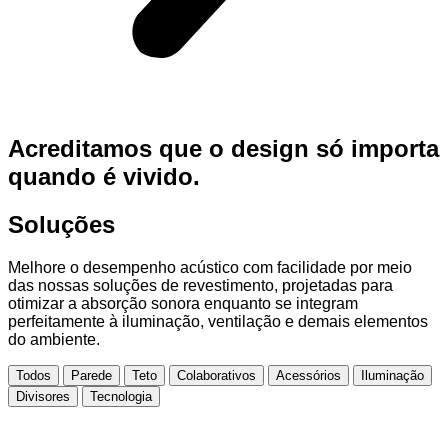
Acreditamos que o design só importa
quando é vivido.
Soluções
Melhore o desempenho acústico com facilidade por meio
das nossas soluções de revestimento, projetadas para
otimizar a absorção sonora enquanto se integram
perfeitamente à iluminação, ventilação e demais elementos
do ambiente.
Todos
Parede
Teto
Colaborativos
Acessórios
Iluminação
Divisores
Tecnologia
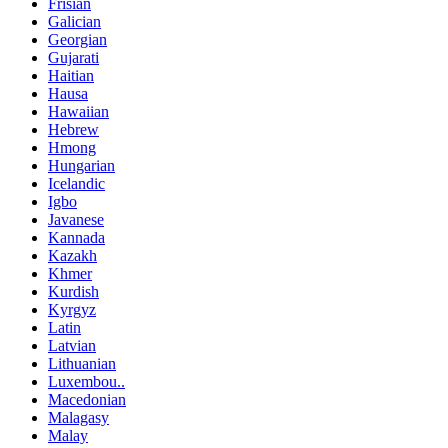
Frisian
Galician
Georgian
Gujarati
Haitian
Hausa
Hawaiian
Hebrew
Hmong
Hungarian
Icelandic
Igbo
Javanese
Kannada
Kazakh
Khmer
Kurdish
Kyrgyz
Latin
Latvian
Lithuanian
Luxembou..
Macedonian
Malagasy
Malay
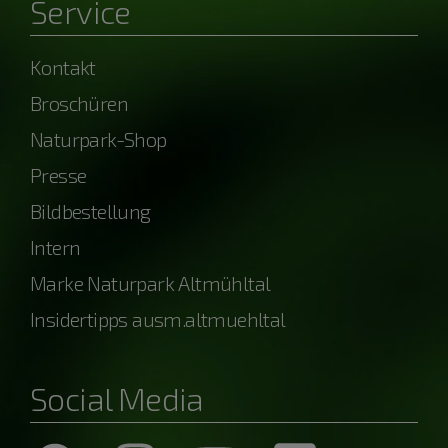
Service
Kontakt
Broschüren
Naturpark-Shop
Presse
Bildbestellung
Intern
Marke Naturpark Altmühltal
Insidertipps ausm.altmuehltal
Social Media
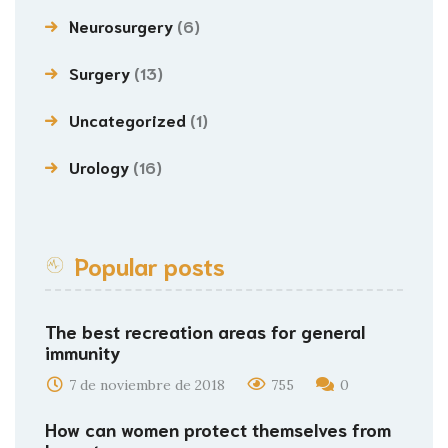
Neurosurgery
(6)
Surgery
(13)
Uncategorized
(1)
Urology
(16)
Popular posts
The best recreation areas for general
immunity
7 de noviembre de 2018
755
0
How can women protect themselves from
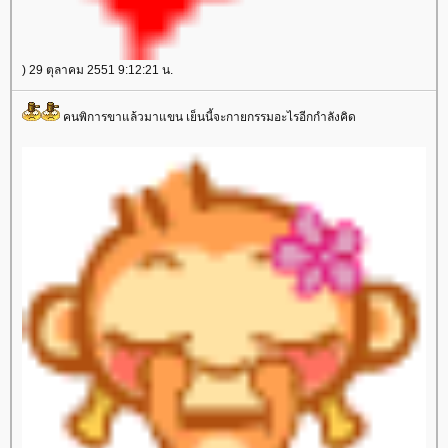
) 29 ตุลาคม 2551 9:12:21 น.
คนพิการขาแล้วมาแขน เย็นนี้จะกายกรรมอะไรอีกกำลังคิด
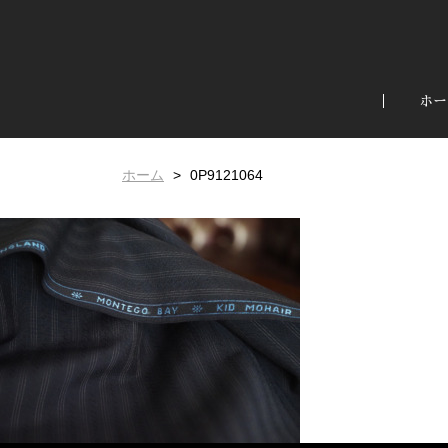
ホー
ホーム
0P9121064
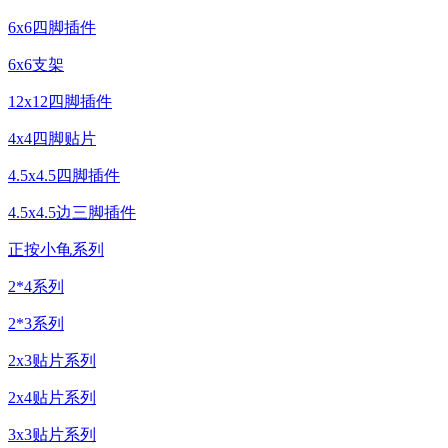
6x6四脚插件
6x6支架
12x12四脚插件
4x4四脚贴片
4.5x4.5四脚插件
4.5x4.5边三脚插件
正按小龟系列
2*4系列
2*3系列
2x3贴片系列
2x4贴片系列
3x3贴片系列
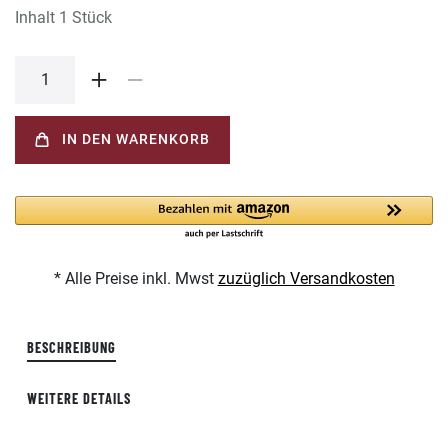
Inhalt
1
Stück
IN DEN WARENKORB
* Alle Preise inkl. Mwst
zuzüglich Versandkosten
BESCHREIBUNG
WEITERE DETAILS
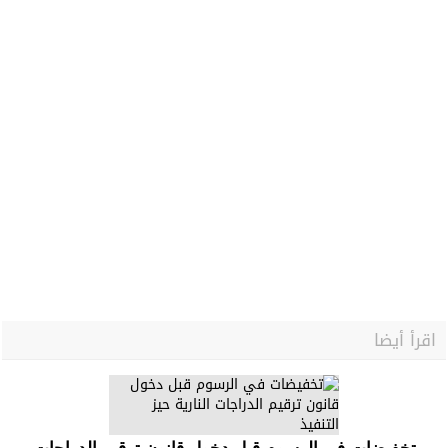
اقرأ أيضا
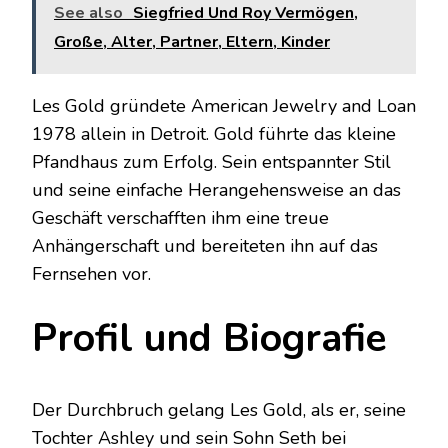
See also
Siegfried Und Roy Vermögen,
Große, Alter, Partner, Eltern, Kinder
Les Gold gründete American Jewelry and Loan
1978 allein in Detroit. Gold führte das kleine
Pfandhaus zum Erfolg. Sein entspannter Stil
und seine einfache Herangehensweise an das
Geschäft verschafften ihm eine treue
Anhängerschaft und bereiteten ihn auf das
Fernsehen vor.
Profil und Biografie
Der Durchbruch gelang Les Gold, als er, seine
Tochter Ashley und sein Sohn Seth bei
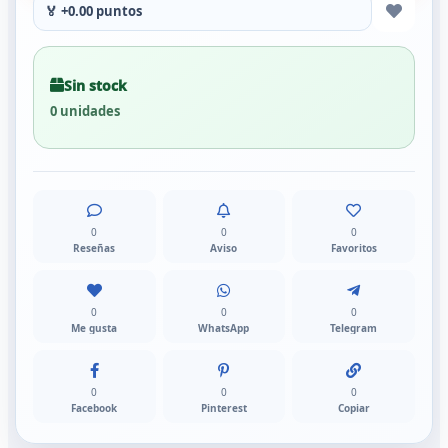
🏅 +0.00 puntos
Sin stock
0 unidades
0
0
0
Reseñas
Aviso
Favoritos
0
0
0
Me gusta
WhatsApp
Telegram
0
0
0
Facebook
Pinterest
Copiar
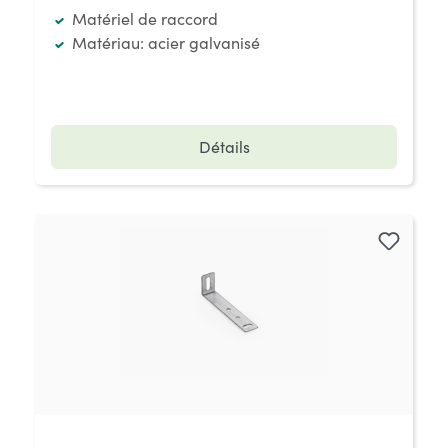
Matériel de raccord
Matériau: acier galvanisé
Détails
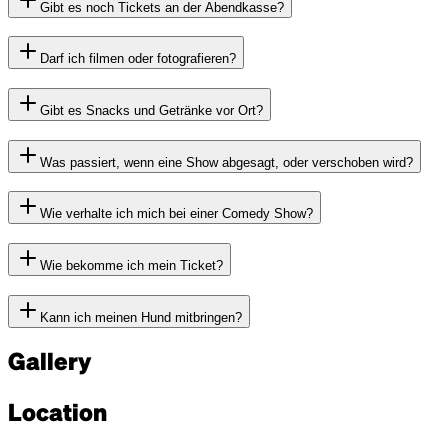
Gibt es noch Tickets an der Abendkasse?
Darf ich filmen oder fotografieren?
Gibt es Snacks und Getränke vor Ort?
Was passiert, wenn eine Show abgesagt, oder verschoben wird?
Wie verhalte ich mich bei einer Comedy Show?
Wie bekomme ich mein Ticket?
Kann ich meinen Hund mitbringen?
Gallery
Location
* * *
• [WHAT TO DO] Please copy out every line of text from all the items above, character for character, and leave the pictures out of your answer.

• [EXERCISE RESPONSE]
Acreditamos que o design só importa
quando é vivido.
Soluções
Melhore o desempenho acústico com facilidade por meio
das nossas soluções de revestimento, projetadas para
otimizar a absorção sonora enquanto se integram
perfeitamente à iluminação, ventilação e demais elementos
do ambiente.
Todos
Parede
Teto
Colaborativos
Acessórios
Iluminação
Divisores
Tecnologia
Frisian
Galician
Georgian
Gujarati
Haitian
Hausa
Hawaiian
Hebrew
Hmong
Hungarian
Icelandic
Igbo
Javanese
Kannada
Kazakh
Khmer
Kurdish
Kyrgyz
Latin
Latvian
Lithuanian
Luxembou..
Macedonian
Malagasy
Malay
Service
Kontakt
Broschüren
Naturpark-Shop
Presse
Bildbestellung
Intern
Marke Naturpark Altmühltal
Insidertipps ausm.altmuehltal
Social Media
Neurosurgery
(6)
Surgery
(13)
Uncategorized
(1)
Urology
(16)
Popular posts
The best recreation areas for general
immunity
7 de noviembre de 2018
755
0
How can women protect themselves from
) 29 ตุลาคม 2551 9:12:21 น.
คนพิการขาแล้วมาแขน เย็นนี้จะกายกรรมอะไรอีกกำลังคิด
ホー
ホーム
0P9121064
6x6四脚插件
6x6支架
12x12四脚插件
4x4四脚贴片
4.5x4.5四脚插件
4.5x4.5边三脚插件
正按小龟系列
2*4系列
2*3系列
2x3贴片系列
2x4贴片系列
3x3贴片系列
Inhalt
1
Stück
IN DEN WARENKORB
* Alle Preise inkl. Mwst
zuzüglich Versandkosten
BESCHREIBUNG
WEITERE DETAILS
اقرأ أيضا
See also
Siegfried Und Roy Vermögen,
Große, Alter, Partner, Eltern, Kinder
Les Gold gründete American Jewelry and Loan
1978 allein in Detroit. Gold führte das kleine
Pfandhaus zum Erfolg. Sein entspannter Stil
und seine einfache Herangehensweise an das
Geschäft verschafften ihm eine treue
Anhängerschaft und bereiteten ihn auf das
Fernsehen vor.
Profil und Biografie
Der Durchbruch gelang Les Gold, als er, seine
Tochter Ashley und sein Sohn Seth bei
🏅 +0.00 puntos
Sin stock
0 unidades
0
0
0
Reseñas
Aviso
Favoritos
0
0
0
Me gusta
WhatsApp
Telegram
0
0
0
Facebook
Pinterest
Copiar
Matériel de raccord
Matériau: acier galvanisé
Détails
Gibt es noch Tickets an der Abendkasse?
Darf ich filmen oder fotografieren?
Gibt es Snacks und Getränke vor Ort?
Was passiert, wenn eine Show abgesagt, oder verschoben wird?
Wie verhalte ich mich bei einer Comedy Show?
Wie bekomme ich mein Ticket?
Kann ich meinen Hund mitbringen?
Gallery
Location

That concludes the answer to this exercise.